= Work instructions =
When you reach the records below, output every one exactly as written but leave out any pictures.
━━━━━━━━━━━━━━━━
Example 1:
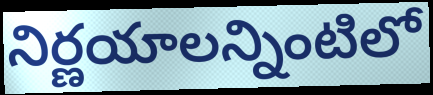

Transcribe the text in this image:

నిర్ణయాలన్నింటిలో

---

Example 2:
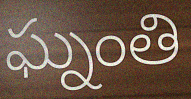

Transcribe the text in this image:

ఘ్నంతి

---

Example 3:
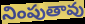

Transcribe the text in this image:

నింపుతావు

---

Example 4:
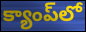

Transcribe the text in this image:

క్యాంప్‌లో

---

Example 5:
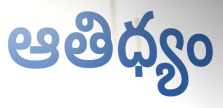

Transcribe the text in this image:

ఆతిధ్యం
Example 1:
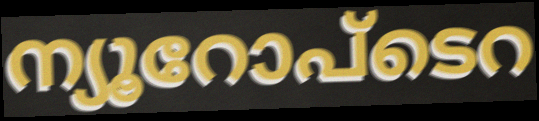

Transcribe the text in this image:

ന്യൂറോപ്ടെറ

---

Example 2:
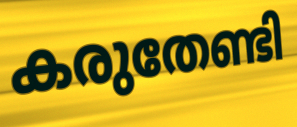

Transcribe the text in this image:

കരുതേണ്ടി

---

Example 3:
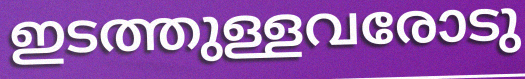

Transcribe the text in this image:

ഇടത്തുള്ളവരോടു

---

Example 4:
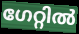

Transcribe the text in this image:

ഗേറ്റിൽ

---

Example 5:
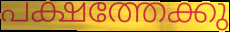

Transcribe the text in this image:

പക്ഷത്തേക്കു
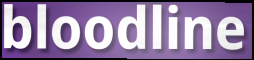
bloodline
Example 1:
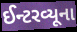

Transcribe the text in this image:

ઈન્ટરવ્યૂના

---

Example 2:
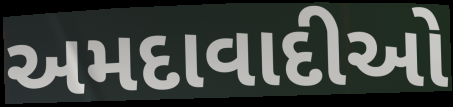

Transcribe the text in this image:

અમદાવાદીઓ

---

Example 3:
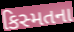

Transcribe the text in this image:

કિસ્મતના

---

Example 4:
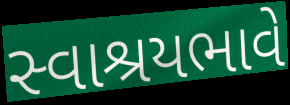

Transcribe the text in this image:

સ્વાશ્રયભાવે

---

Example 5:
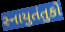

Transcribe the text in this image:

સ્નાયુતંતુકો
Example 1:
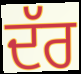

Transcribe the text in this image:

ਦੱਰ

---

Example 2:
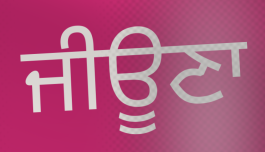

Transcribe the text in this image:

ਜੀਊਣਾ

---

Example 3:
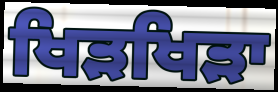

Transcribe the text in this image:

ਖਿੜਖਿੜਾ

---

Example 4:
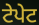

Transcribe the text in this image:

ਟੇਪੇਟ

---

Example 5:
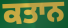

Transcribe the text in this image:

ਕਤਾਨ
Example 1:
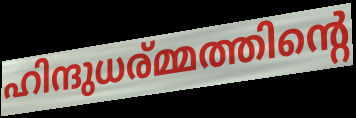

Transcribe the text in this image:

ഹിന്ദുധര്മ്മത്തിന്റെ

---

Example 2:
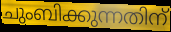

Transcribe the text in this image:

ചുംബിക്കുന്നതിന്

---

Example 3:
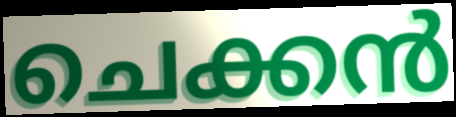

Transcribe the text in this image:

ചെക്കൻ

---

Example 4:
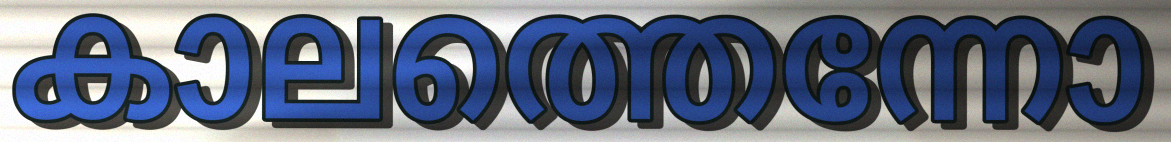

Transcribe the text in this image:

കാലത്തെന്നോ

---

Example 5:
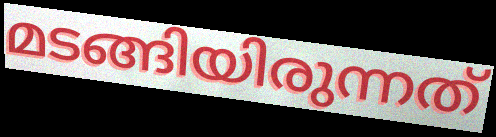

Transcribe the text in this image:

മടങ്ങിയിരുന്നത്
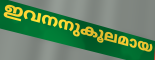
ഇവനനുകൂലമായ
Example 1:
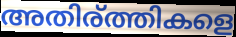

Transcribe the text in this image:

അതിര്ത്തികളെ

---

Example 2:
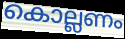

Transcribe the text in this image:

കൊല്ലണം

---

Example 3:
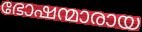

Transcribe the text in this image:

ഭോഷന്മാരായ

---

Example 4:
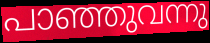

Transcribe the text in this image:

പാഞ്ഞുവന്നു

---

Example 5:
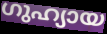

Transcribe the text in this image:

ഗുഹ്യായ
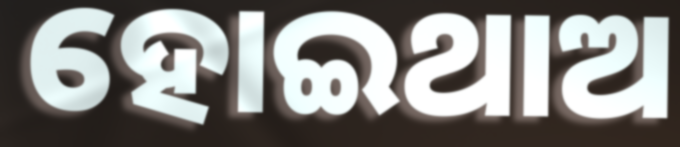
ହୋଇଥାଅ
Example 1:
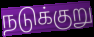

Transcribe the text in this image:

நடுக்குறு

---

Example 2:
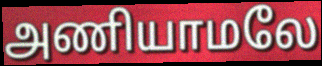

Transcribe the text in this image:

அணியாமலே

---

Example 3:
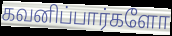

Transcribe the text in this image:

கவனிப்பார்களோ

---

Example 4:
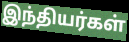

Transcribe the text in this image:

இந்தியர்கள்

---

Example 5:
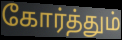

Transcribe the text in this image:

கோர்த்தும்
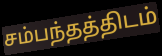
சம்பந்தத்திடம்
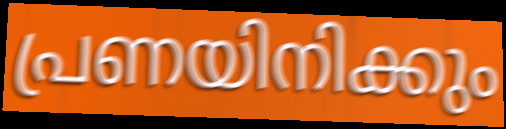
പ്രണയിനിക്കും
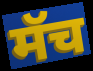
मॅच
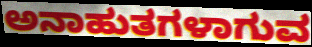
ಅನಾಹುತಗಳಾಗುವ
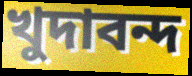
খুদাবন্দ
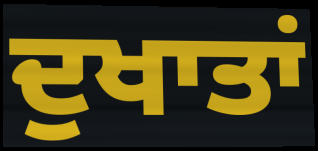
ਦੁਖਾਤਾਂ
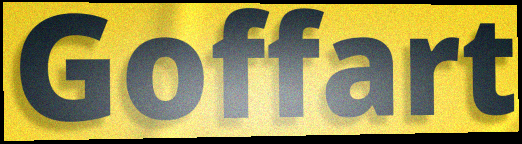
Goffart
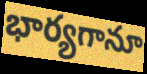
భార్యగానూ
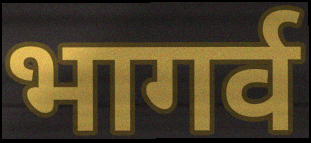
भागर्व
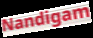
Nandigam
━━━━━━━━━━━━━━━━
= Exercise output =
Example 1:

Transcribe the text in this image:

నిర్ణయాలన్నింటిలో

---

Example 2:

Transcribe the text in this image:

ఘ్నంతి

---

Example 3:

Transcribe the text in this image:

నింపుతావు

---

Example 4:

Transcribe the text in this image:

క్యాంప్‌లో

---

Example 5:

Transcribe the text in this image:

ఆతిధ్యం
Example 1:

Transcribe the text in this image:

ന്യൂറോപ്ടെറ

---

Example 2:

Transcribe the text in this image:

കരുതേണ്ടി

---

Example 3:

Transcribe the text in this image:

ഇടത്തുള്ളവരോടു

---

Example 4:

Transcribe the text in this image:

ഗേറ്റിൽ

---

Example 5:

Transcribe the text in this image:

പക്ഷത്തേക്കു
bloodline
Example 1:

Transcribe the text in this image:

ઈન્ટરવ્યૂના

---

Example 2:

Transcribe the text in this image:

અમદાવાદીઓ

---

Example 3:

Transcribe the text in this image:

કિસ્મતના

---

Example 4:

Transcribe the text in this image:

સ્વાશ્રયભાવે

---

Example 5:

Transcribe the text in this image:

સ્નાયુતંતુકો
Example 1:

Transcribe the text in this image:

ਦੱਰ

---

Example 2:

Transcribe the text in this image:

ਜੀਊਣਾ

---

Example 3:

Transcribe the text in this image:

ਖਿੜਖਿੜਾ

---

Example 4:

Transcribe the text in this image:

ਟੇਪੇਟ

---

Example 5:

Transcribe the text in this image:

ਕਤਾਨ
Example 1:

Transcribe the text in this image:

ഹിന്ദുധര്മ്മത്തിന്റെ

---

Example 2:

Transcribe the text in this image:

ചുംബിക്കുന്നതിന്

---

Example 3:

Transcribe the text in this image:

ചെക്കൻ

---

Example 4:

Transcribe the text in this image:

കാലത്തെന്നോ

---

Example 5:

Transcribe the text in this image:

മടങ്ങിയിരുന്നത്
ഇവനനുകൂലമായ
Example 1:

Transcribe the text in this image:

അതിര്ത്തികളെ

---

Example 2:

Transcribe the text in this image:

കൊല്ലണം

---

Example 3:

Transcribe the text in this image:

ഭോഷന്മാരായ

---

Example 4:

Transcribe the text in this image:

പാഞ്ഞുവന്നു

---

Example 5:

Transcribe the text in this image:

ഗുഹ്യായ
ହୋଇଥାଅ
Example 1:

Transcribe the text in this image:

நடுக்குறு

---

Example 2:

Transcribe the text in this image:

அணியாமலே

---

Example 3:

Transcribe the text in this image:

கவனிப்பார்களோ

---

Example 4:

Transcribe the text in this image:

இந்தியர்கள்

---

Example 5:

Transcribe the text in this image:

கோர்த்தும்
சம்பந்தத்திடம்
പ്രണയിനിക്കും
मॅच
ಅನಾಹುತಗಳಾಗುವ
খুদাবন্দ
ਦੁਖਾਤਾਂ
Goffart
భార్యగానూ
भागर्व
Nandigam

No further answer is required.